1. ## Find the Limits

I'm pretty sure i do something wrong here, i get both limits to 0. Any help would be greatly appreciated!
$\displaystyle \lim\frac{4n+1}{\sqrt{4n^2-3}}$ and $\displaystyle \lim\sqrt{n^2-3n}-n$

n->infinity (for both, couldnt figure out how to add it to the lim with the latex)

2. Originally Posted by takamura
I'm pretty sure i do something wrong here, i get both limits to 0. Any help would be greatly appreciated!
$\displaystyle \lim\frac{3n+2}{\sqrt{4n^2-1}}$ and $\displaystyle \sqrt{n^2-5n}-n$

n->infinity (for both, couldnt figure out how to add it to the lim with the latex)
What value of x are you making the function tend to?

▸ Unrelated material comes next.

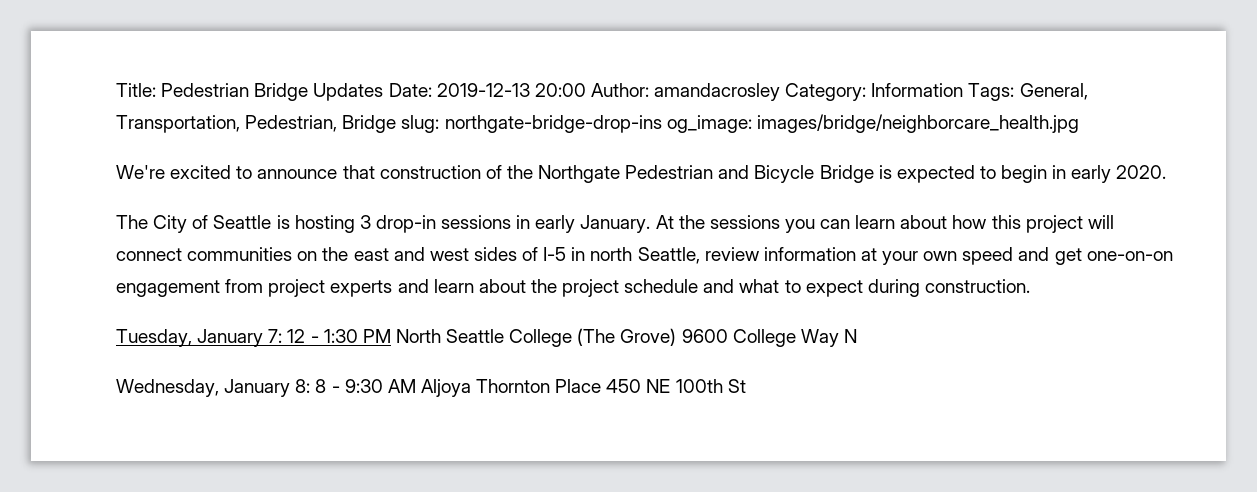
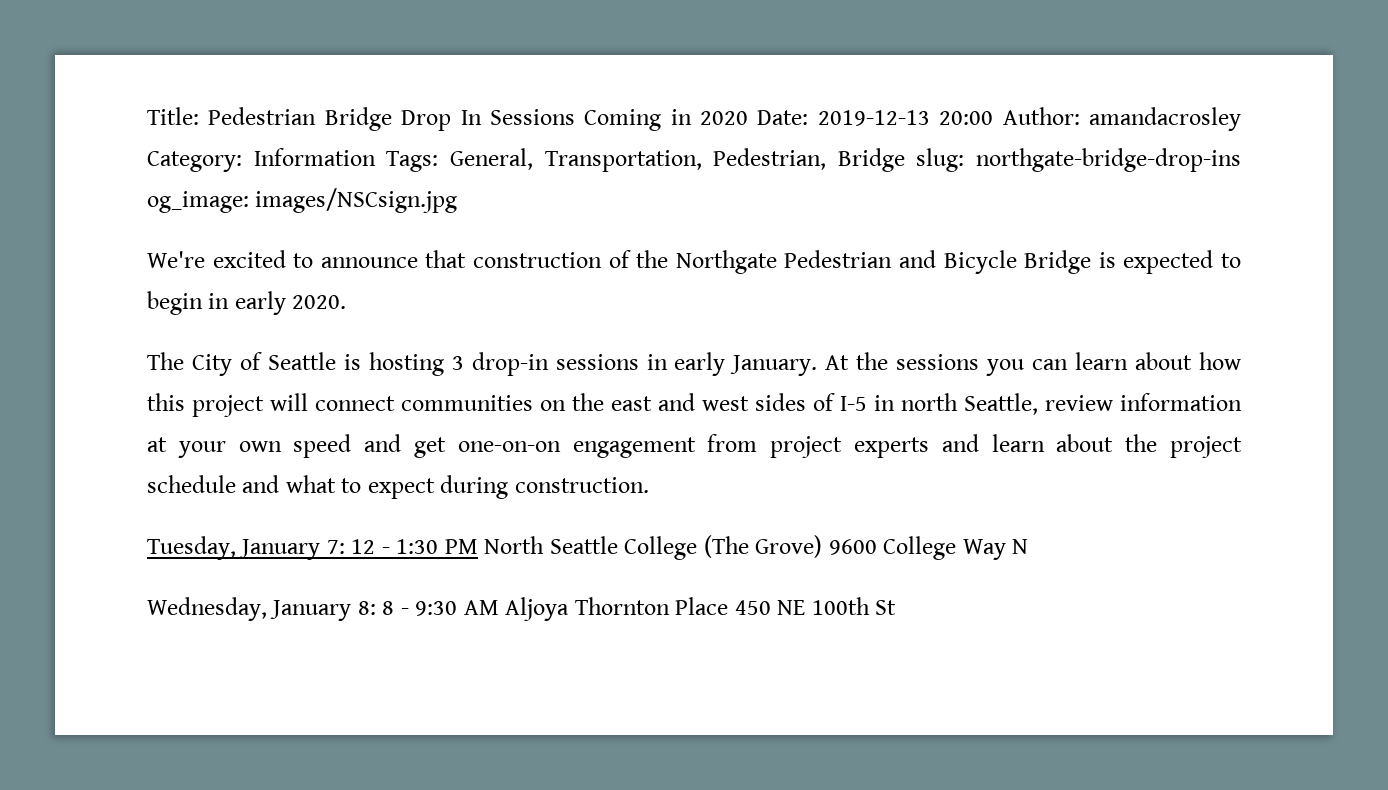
[313,83,384,101] Updates -> [401,109,749,131] Drop In Sessions Coming in 2020
[756,114,1079,133] images/bridge/neighborcare_health.jpg -> [255,188,458,213] images/NSCsign.jpg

3. Originally Posted by takamura
$\displaystyle \lim_{n\rightarrow\infty}\frac{4n+1}{\sqrt{4n^2-3}}$
Try dividing, top and bottom, by n. (Inside the square root, of course, this will turn into n^2.)

Originally Posted by takamura
$\displaystyle \lim_{n\rightarrow\infty}\sqrt{n^2-3n}-n$
Try putting this over "1", and multiplying, top and bottom, by the conjugate of the original expression. Then divide, top and bottom, by n.